Los jóvenes, aquellas personas que están entre los 14 y 28 años de edad, encabezan el top three de los segmentos poblacionales que más preocupan a las organizaciones sociales por las desventajas que observan en el plano laboral, o por las precarias condiciones que deben afrontar en el mundo del trabajo.
Según el Observatorio Regional del Mercado de Trabajo de Antioquia (Ormet) los jóvenes que no están estudiando ni trabajando en Medellín y el Valle de Aburrá (conocidos como Nini’s) son el 17 % y su tendencia fue constante, al tiempo que la tasa de desempleo juvenil se ubicó en 18 % en promedio.
“Esta situación es muy preocupante para un territorio como el área metropolitana, ya que ha demostrado que la dinámica del conflicto busca atraer y vincular a los jóvenes dentro de sus actividades”, señaló el estudio “Medición y análisis de las condiciones de trabajo decente en Medellín y el Valle de Aburrá 2012-2014”, elaborado por el Ormet.
También se advirtió que mientras no se diseñen y ejecuten políticas de inclusión educativa para ellos, no se motive la formación para el empleo y no se generen espacios para la expresión de sus potencialidades, se seguirá alimentando la ilegalidad, con un alto costo para una región que busca posicionarse en el mundo bajo un turismo de negocios.
Con datos más recientes (a 2015), la Escuela Nacional Sindical (ENS) también planteó su preocupación por las posibilidades laborales para los jóvenes. “Esta población reportó una tasa de desempleo de 15,2 %, 6,3 puntos superior al promedio nacional, que fue 8,9 %. En total había 1,07 millones de jóvenes desempleados, el 50 % del total del país”.
La ENS hizo notar que la tasa de desempleo de las mujeres jóvenes fue de 20,5 %, es decir 9,2 puntos porcentuales superior a la de los hombres jóvenes, que fue de 11,3 %. Por el otro lado, el desempleo de los jóvenes de la zona rural fue de 10,5 %, y, adicionalmente, del total de jóvenes ocupados, entre 18-28 años, sólo el 36,2 % contribuyó a salud, pensión y riesgos laborales.

* **Tarea por realizar**
Por favor, reescribe el fragmento del texto sobre el desempleo juvenil desde "También se advirtió" hasta "turismo de negocios.", ambos incluidos, renombrando "turismo de negocios" como "turismo de congresos".

* **Datos registrados**
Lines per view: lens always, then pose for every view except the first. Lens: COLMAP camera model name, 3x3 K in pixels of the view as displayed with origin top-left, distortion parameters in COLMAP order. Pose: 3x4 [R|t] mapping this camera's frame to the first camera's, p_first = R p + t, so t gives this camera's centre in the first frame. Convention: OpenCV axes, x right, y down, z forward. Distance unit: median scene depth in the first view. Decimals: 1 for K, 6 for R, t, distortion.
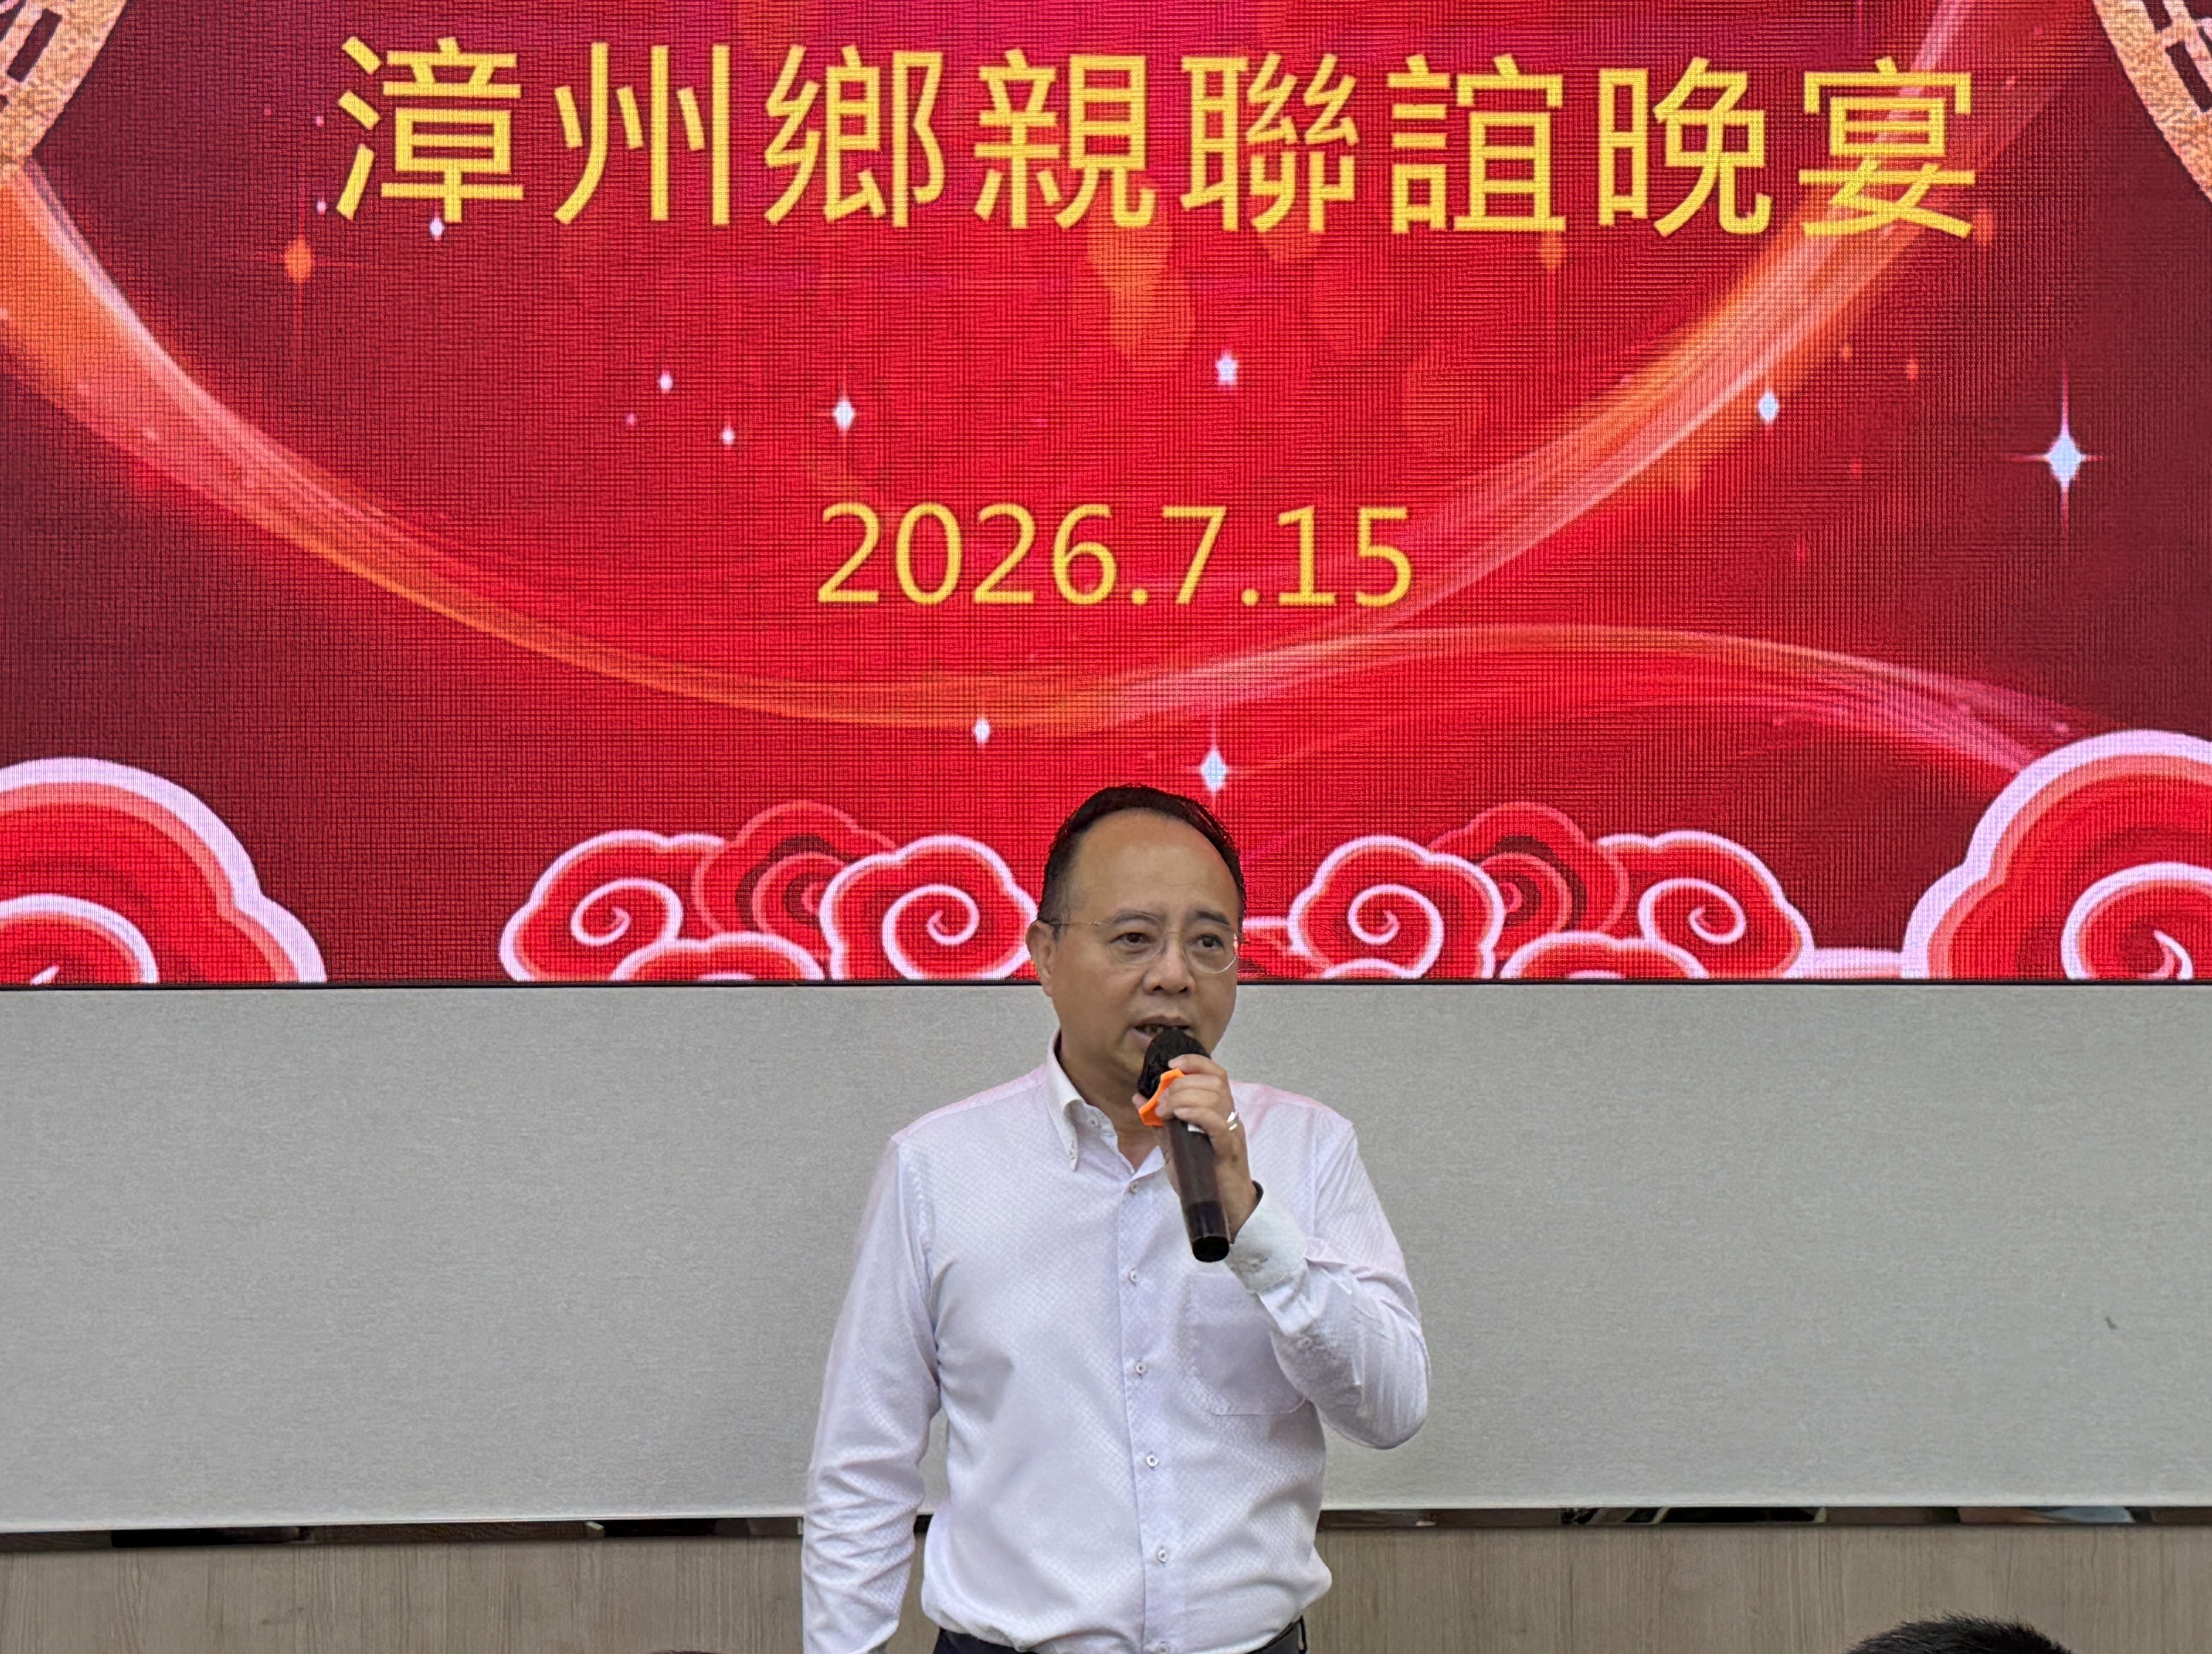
lens RADIAL K [[2898.5, 0, 1106.0], [0, 2898.5, 827.0], [0, 0, 1]] dist [0.102544, 0.019490]
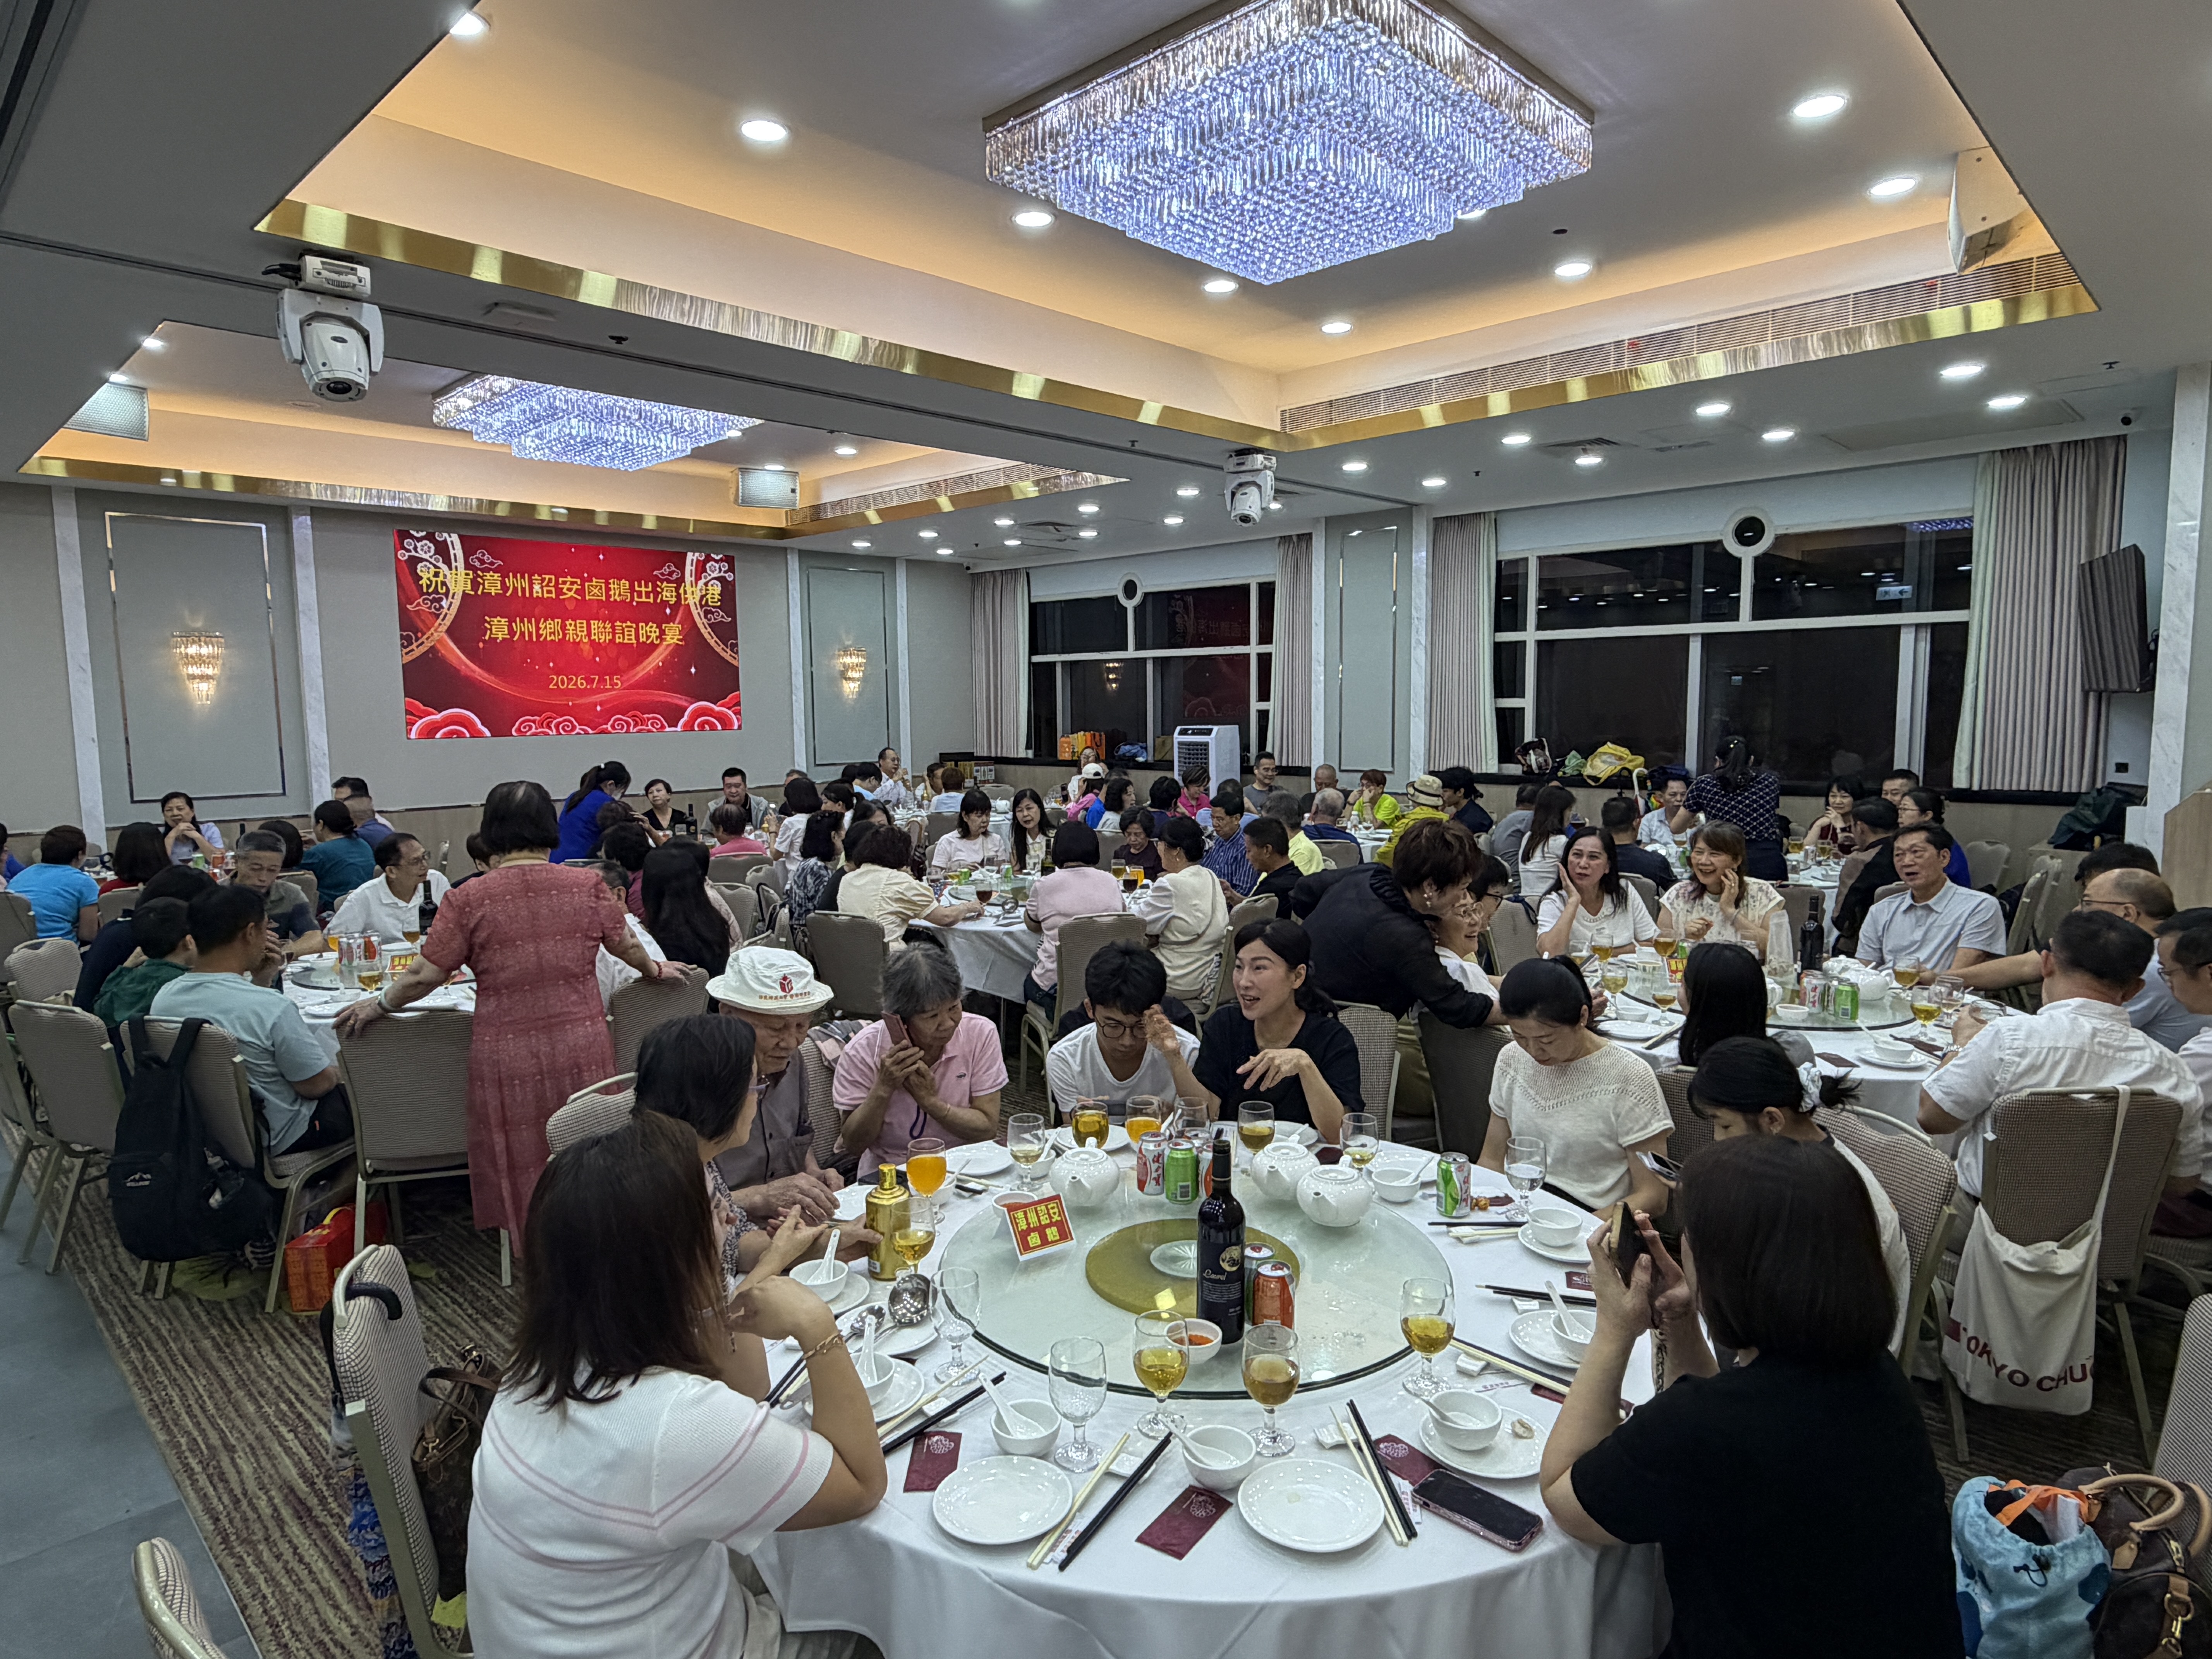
lens RADIAL K [[1273.0, 0, 1106.0], [0, 1273.0, 829.5], [0, 0, 1]] dist [-0.000217, 0.000013]
pose [[0.739230, -0.074979, 0.669266, -1.341614], [0.003912, 0.994244, 0.107066, -0.058693], [-0.673442, -0.076528, 0.735269, -2.650648]]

* **Respuesta**
También se advirtió que mientras no se diseñen y ejecuten políticas de inclusión educativa para ellos, no se motive la formación para el empleo y no se generen espacios para la expresión de sus potencialidades, se seguirá alimentando la ilegalidad, con un alto costo para una región que busca posicionarse en el mundo bajo un turismo de congresos.